Going through the data below, find how many lines include the word "followed", and reply with that number alone.

Stored data entries
_ _ _

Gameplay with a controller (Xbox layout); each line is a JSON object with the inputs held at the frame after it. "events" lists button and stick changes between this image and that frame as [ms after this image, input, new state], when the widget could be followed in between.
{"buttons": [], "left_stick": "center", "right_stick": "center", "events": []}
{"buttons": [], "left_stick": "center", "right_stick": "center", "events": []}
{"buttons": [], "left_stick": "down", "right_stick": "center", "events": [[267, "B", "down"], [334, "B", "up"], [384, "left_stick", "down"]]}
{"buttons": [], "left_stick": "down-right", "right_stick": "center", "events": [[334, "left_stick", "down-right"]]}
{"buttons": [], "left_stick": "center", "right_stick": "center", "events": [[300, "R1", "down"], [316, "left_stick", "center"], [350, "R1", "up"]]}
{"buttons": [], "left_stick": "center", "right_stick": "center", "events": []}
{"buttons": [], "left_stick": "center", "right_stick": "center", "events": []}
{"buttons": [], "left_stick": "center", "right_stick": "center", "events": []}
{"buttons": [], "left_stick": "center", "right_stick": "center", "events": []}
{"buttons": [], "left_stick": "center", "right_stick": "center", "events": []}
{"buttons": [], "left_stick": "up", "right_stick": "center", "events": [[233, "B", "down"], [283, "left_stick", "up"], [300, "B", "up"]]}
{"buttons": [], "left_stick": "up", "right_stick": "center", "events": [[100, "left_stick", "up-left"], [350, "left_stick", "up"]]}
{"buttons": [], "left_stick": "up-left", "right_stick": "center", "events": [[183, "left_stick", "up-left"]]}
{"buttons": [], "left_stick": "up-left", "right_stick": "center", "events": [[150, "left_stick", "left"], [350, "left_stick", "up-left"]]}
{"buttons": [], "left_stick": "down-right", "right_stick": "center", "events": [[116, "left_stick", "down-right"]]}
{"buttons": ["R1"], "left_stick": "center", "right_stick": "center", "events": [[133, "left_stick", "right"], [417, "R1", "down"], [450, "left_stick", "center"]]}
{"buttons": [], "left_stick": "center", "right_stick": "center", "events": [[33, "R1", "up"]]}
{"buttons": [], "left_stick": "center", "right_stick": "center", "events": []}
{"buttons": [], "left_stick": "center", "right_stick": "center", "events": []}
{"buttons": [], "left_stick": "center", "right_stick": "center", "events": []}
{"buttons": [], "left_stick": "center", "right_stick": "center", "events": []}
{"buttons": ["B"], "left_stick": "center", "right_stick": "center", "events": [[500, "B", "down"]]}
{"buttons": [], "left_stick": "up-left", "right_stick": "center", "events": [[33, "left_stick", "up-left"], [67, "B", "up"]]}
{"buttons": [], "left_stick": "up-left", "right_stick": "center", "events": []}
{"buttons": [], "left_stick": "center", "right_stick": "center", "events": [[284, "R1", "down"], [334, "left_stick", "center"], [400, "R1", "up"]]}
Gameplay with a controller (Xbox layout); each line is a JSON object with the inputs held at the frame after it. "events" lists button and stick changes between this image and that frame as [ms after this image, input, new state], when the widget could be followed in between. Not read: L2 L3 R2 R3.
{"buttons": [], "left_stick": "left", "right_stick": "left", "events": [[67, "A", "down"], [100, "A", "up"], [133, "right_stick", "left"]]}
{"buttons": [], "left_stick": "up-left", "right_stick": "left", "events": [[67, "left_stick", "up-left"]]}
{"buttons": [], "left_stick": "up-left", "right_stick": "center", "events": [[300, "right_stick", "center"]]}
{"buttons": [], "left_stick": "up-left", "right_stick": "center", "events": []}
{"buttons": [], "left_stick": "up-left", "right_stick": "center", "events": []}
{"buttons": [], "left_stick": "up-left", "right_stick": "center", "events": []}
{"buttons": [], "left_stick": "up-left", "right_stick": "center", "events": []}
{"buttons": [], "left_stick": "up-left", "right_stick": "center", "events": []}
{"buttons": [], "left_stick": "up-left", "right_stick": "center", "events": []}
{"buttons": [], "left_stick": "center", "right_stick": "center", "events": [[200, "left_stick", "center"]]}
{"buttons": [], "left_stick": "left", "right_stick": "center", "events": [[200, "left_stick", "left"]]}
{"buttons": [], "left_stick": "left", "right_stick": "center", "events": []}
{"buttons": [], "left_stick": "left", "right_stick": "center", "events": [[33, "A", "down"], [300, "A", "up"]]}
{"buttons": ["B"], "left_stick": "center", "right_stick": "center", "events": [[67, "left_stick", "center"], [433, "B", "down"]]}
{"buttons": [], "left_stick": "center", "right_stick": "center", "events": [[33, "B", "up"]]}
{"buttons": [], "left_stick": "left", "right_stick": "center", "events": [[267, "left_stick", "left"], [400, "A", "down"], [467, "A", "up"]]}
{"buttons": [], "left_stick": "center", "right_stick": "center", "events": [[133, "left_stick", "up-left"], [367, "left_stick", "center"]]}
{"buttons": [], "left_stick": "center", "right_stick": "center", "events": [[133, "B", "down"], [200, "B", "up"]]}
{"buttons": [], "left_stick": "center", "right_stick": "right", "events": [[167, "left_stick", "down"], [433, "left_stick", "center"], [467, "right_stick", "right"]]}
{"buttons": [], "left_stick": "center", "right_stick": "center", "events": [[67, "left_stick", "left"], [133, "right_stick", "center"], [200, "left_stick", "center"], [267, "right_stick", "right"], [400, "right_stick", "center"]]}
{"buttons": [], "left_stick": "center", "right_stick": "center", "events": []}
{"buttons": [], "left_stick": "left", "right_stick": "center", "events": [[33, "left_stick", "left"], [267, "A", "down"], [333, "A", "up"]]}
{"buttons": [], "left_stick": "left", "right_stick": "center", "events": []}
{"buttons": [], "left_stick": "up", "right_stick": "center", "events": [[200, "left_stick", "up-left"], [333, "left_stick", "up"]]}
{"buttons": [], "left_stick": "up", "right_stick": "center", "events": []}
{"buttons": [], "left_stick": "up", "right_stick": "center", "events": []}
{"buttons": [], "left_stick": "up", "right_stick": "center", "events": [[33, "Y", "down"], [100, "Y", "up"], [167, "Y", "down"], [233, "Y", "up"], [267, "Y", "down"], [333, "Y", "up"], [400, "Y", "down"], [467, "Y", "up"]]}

_ _ _

- Result of the task: 2